Research using eye tracking (ET) has also contributed to the debate on the effectiveness of experimental activities in science education (e.g. Hofstein & Lunetta, 2004; Osborne, 2015; Rusek et al., 2022). Findings suggest that certain aspects are better developed in virtual environments, while hands-on settings are most effective for others (Chien et al., 2015).

Assessment and problem-solving, as intertwined areas, benefit from eye tracking’s ability to reveal real-time cognitive processes, such as working with representations, interpreting diagrams or decoding test questions. Eye tracking could enhance test validity by aligning tasks with cognitive demands to better fit students’ needs. This also offers a possibility to inform educational standards (Jarodzka et al., 2017).

Given the increasing shift from in-person to remote learning, it is unsurprising that many studies have focused on video lessons. A significant challenge identified in this context is mind-wandering, which is considerably more prevalent in remote learning than in traditional in-person settings (cf. Cotton et al., 2023). Jang et al. (2020) and Hutt et al., (2019, 2021) investigated this phenomenon, demonstrating the potential of ET metrics, such as pupil size and fixation duration (excluding blinks), for the automatic detection of mind-wandering in computer-based learning environments. Similarly to the adaptive or intelligent textbooks, future educational tools should integrate attention-aware systems to monitor and manage cognitive engagement, particularly in virtual settings, leveraging cost-effective commercial off-the-shelf (COTS) eye-tracking technology (see Hutt et al., 2019).

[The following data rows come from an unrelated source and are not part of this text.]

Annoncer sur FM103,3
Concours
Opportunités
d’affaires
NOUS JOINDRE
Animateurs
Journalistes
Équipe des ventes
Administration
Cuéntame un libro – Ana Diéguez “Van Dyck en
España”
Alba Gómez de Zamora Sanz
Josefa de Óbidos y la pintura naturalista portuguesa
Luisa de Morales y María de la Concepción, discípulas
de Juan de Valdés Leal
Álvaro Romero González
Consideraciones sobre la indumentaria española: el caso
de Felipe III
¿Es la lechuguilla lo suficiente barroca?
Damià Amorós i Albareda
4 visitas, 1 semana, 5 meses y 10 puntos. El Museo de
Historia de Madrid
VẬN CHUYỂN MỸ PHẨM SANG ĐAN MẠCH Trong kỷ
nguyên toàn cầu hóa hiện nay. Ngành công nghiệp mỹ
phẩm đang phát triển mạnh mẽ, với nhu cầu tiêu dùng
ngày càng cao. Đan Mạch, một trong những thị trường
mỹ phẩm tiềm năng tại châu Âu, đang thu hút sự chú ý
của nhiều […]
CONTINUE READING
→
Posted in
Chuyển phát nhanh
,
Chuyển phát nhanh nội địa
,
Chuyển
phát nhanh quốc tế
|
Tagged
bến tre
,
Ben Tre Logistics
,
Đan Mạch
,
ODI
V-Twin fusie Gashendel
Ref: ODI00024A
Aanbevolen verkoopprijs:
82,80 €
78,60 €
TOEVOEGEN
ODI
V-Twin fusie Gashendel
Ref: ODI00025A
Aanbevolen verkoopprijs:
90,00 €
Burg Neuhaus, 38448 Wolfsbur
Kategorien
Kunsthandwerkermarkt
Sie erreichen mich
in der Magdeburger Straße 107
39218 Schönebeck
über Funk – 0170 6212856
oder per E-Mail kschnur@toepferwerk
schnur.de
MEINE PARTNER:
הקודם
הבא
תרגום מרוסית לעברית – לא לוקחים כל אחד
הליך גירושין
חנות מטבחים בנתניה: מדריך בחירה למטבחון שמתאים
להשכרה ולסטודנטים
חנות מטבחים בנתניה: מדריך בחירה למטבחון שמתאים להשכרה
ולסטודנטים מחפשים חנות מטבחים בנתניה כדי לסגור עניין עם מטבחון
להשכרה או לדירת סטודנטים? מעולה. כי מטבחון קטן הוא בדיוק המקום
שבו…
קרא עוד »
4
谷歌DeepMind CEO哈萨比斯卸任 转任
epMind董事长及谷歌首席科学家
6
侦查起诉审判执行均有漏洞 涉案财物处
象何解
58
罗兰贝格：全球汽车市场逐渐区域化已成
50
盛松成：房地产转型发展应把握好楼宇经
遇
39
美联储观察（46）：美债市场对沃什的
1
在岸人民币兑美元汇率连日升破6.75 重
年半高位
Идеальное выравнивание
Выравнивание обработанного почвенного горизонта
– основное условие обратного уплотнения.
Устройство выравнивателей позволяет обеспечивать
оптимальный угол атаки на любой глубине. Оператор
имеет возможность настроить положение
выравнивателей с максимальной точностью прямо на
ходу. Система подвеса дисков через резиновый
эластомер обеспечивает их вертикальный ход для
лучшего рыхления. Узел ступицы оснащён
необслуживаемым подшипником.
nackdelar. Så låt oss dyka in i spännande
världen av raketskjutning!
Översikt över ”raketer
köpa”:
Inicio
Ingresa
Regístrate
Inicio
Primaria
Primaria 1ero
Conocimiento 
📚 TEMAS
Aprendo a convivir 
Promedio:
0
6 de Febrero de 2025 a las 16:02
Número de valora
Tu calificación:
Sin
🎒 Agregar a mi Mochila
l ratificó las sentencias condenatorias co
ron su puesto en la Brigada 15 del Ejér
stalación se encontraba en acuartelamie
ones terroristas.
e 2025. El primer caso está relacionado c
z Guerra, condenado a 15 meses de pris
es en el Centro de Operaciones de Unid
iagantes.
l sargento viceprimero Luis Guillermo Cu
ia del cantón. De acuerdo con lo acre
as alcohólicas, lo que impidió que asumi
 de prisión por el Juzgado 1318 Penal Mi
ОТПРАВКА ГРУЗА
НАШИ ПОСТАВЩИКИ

When designing video materials, established principles (Brame, 2016; Fyfield et al., 2022) have been further validated by ET studies. For instance, ET-supported research has reinforced the importance of signalling cues (Moon & Ryu, 2021) and adapting content to learners’ needs (King & Markant, 2022). Additionally, ET studies have highlighted the influence of the instructor’s placement and enthusiasm on student engagement, both of which should be carefully considered when designing educational videos (Huangfu et al., 2022, 2024; Stull et al., 2018).

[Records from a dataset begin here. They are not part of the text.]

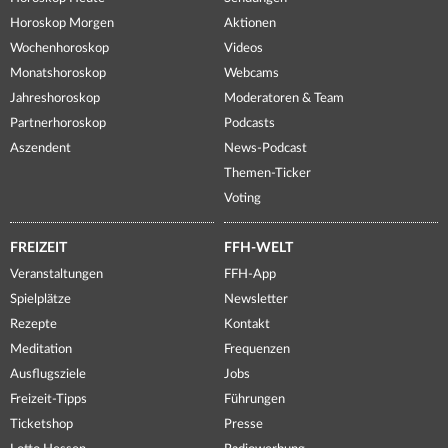
Horoskop Morgen
Aktionen
Wochenhoroskop
Videos
Monatshoroskop
Webcams
Jahreshoroskop
Moderatoren & Team
Partnerhoroskop
Podcasts
Aszendent
News-Podcast
Themen-Ticker
Voting
FREIZEIT
FFH-WELT
Veranstaltungen
FFH-App
Spielplätze
Newsletter
Rezepte
Kontakt
Meditation
Frequenzen
Ausflugsziele
Jobs
Freizeit-Tipps
Führungen
Ticketshop
Presse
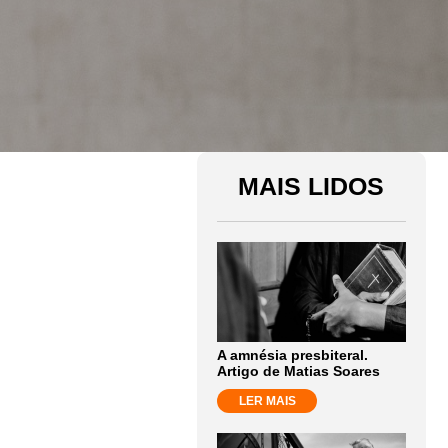
MAIS LIDOS
A amnésia presbiteral.
Artigo de Matias Soares
LER MAIS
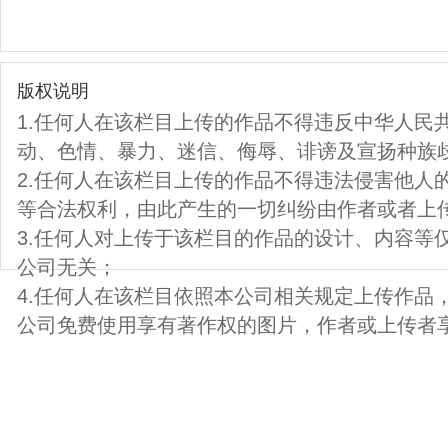
版权说明
1.任何人在该栏目上传的作品不得违反中华人民
动、色情、暴力、迷信、侮辱、诽谤及宣扬种族
2.任何人在该栏目上传的作品不得违法侵害他人
等合法权利，由此产生的一切纠纷由作者或者上
3.任何人对上传于该栏目的作品的设计、内容等
公司无关；
4.任何人在该栏目依照本公司相关规定上传作品
公司免费使用享有著作权的图片，作者或上传者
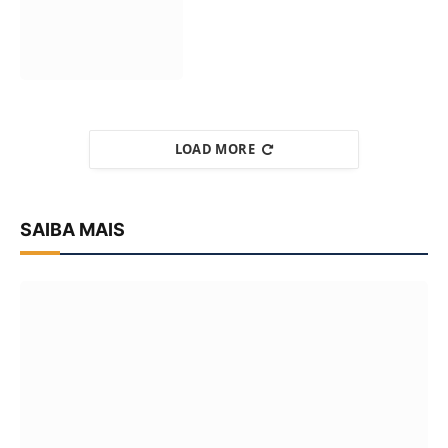
LOAD MORE
SAIBA MAIS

These findings could be a springboard for developing cross-disciplinary tools that improve representational literacy across multiple subjects as they underscore the transformative potential of eye tracking in advancing educational research and practice.

Despite the comprehensive scope of this systematic review, several limitations must be acknowledged. First, the selection of studies was limited to those indexed in the Web of Science Core Collection, potentially omitting relevant research from other databases or grey literature. The database was chosen due to its rigorous indexing standards, ensuring the inclusion of high-quality, peer-reviewed research. Expanding to other sources, while valuable, would have significantly broadened the scope, potentially reducing the focus and feasibility of the review. Second, the review primarily focuses on research published in English, which may exclude significant contributions from non-English sources. The focus on English-language research aligns with the accessibility of the literature to a global audience and the predominance of English in scientific publishing. Including non-English studies would have required additional resources for translation, potentially delaying the review process.

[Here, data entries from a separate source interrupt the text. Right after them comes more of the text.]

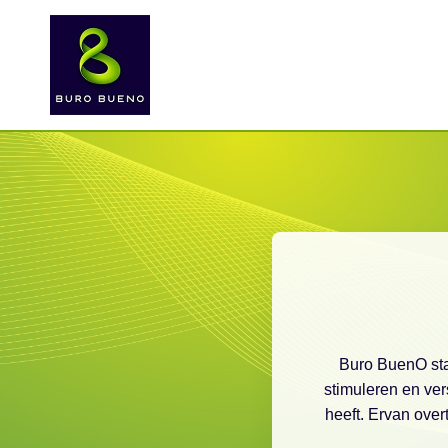
Buro BuenO staa
stimuleren en ver
heeft. Ervan ove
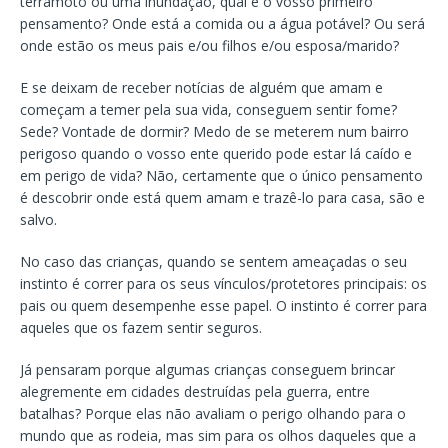
terramoto ou uma inundação, qual é o vosso primeiro
pensamento? Onde está a comida ou a água potável? Ou será
onde estão os meus pais e/ou filhos e/ou esposa/marido?
E se deixam de receber notícias de alguém que amam e
começam a temer pela sua vida, conseguem sentir fome?
Sede? Vontade de dormir? Medo de se meterem num bairro
perigoso quando o vosso ente querido pode estar lá caído e
em perigo de vida? Não, certamente que o único pensamento
é descobrir onde está quem amam e trazê-lo para casa, são e
salvo.
No caso das crianças, quando se sentem ameaçadas o seu
instinto é correr para os seus vínculos/protetores principais: os
pais ou quem desempenhe esse papel. O instinto é correr para
aqueles que os fazem sentir seguros.
Já pensaram porque algumas crianças conseguem brincar
alegremente em cidades destruídas pela guerra, entre
batalhas? Porque elas não avaliam o perigo olhando para o
mundo que as rodeia, mas sim para os olhos daqueles que a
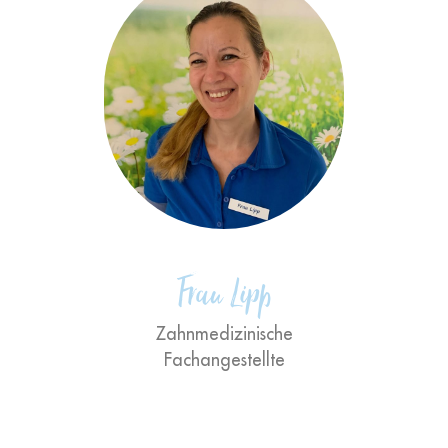
"Am Ende des Tages zählt das
Lächeln der Kunden."
Frau Lipp
Zahnmedizinische
Fachangestellte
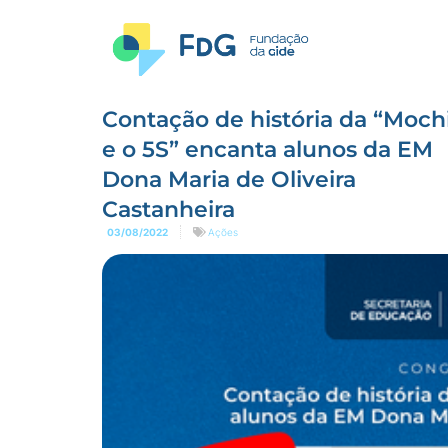
Contação de história da “Mochi
e o 5S” encanta alunos da EM
Dona Maria de Oliveira
Castanheira
03/08/2022
Ações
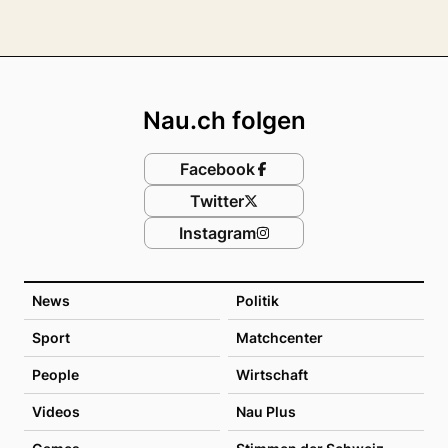
Footer
Nau.ch folgen
Facebook
Twitter
Instagram
News
Politik
Sport
Matchcenter
People
Wirtschaft
Videos
Nau Plus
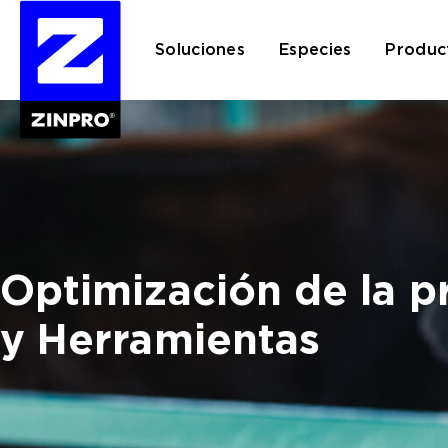
Soluciones
Especies
Produc
Buscar:
Optimización de la p
y Herramientas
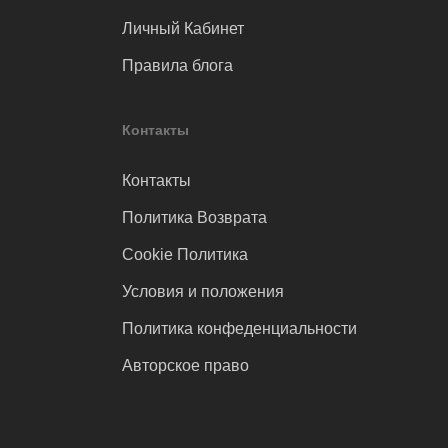
Личный Кабинет
Правила блога
Контакты
Контакты
Политика Возврата
Cookie Политика
Условия и положения
Политика конфеденциальности
Авторское право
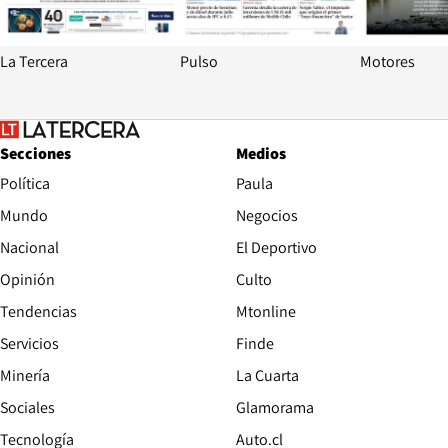
La Tercera
Pulso
Motores
Secciones
Medios
Política
Paula
Mundo
Negocios
Nacional
El Deportivo
Opinión
Culto
Tendencias
Mtonline
Servicios
Finde
Opens in new window
Minería
La Cuarta
Opens in new wind
Sociales
Glamorama
Opens in new window
Tecnología
Auto.cl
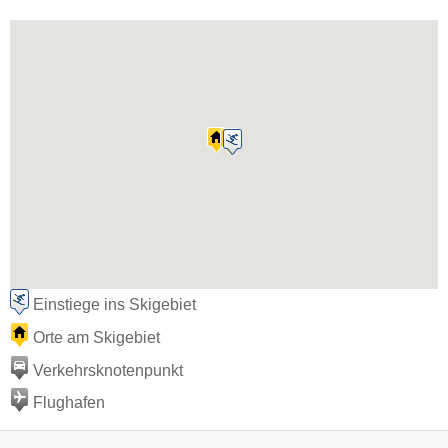
Einstiege ins Skigebiet
Orte am Skigebiet
Verkehrsknotenpunkt
Flughafen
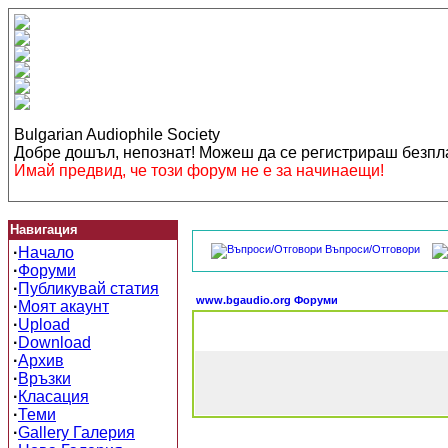
Bulgarian Audiophile Society
Добре дошъл, непознат! Можеш да се регистрираш безп
Имай предвид, че този форум не е за начинаещи!
Навигация
Въпроси/Отговори
·
Начало
·
Форуми
·
Публикувай статия
www.bgaudio.org Форуми
·
Моят акаунт
·
Upload
·
Download
·
Архив
·
Връзки
·
Класация
·
Теми
·
Gallery Галерия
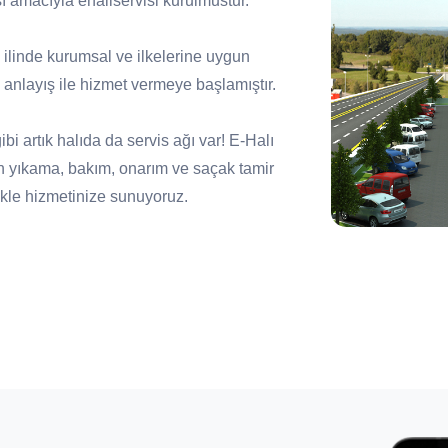
ı amacıyla ehaliservisi kurulmustur.
81 ilinde kurumsal ve ilkelerine uygun
anlayış ile hizmet vermeye başlamıştır.
i artık halıda da servis ağı var! E-Halı
n yıkama, bakım, onarım ve saçak tamir
zlikle hizmetinize sunuyoruz.
ile kaliteli bakım ve temizlik hizmetinin
ını koruyan anlayışı kazanmış servislerin
yen, tüketicilerin tercihi haline gelecek bir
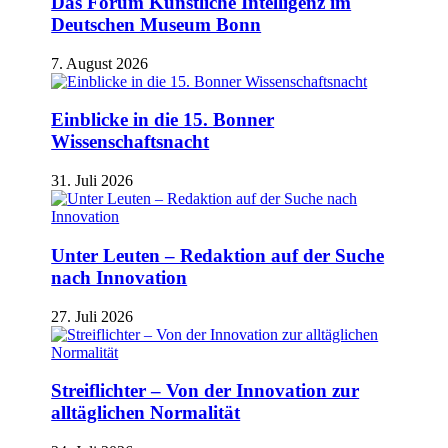
Das Forum Künstliche Intelligenz im
Deutschen Museum Bonn
7. August 2026
Einblicke in die 15. Bonner
Wissenschaftsnacht
31. Juli 2026
Unter Leuten – Redaktion auf der Suche
nach Innovation
27. Juli 2026
Streiflichter – Von der Innovation zur
alltäglichen Normalität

Finally, a possible limitation is the reliance of many studies on small, often convenience-based samples, which may reduce the generalisability of findings to broader educational contexts. This reflects practical constraints in eye-tracking research, such as the high cost of equipment and the complexity of data collection. The review acknowledges this limitation to highlight the need for larger and more diverse samples in future studies.

Future reviews could address these limitations by adopting meta-analytical approaches to systematically quantify the effects of visual attention on learning outcomes.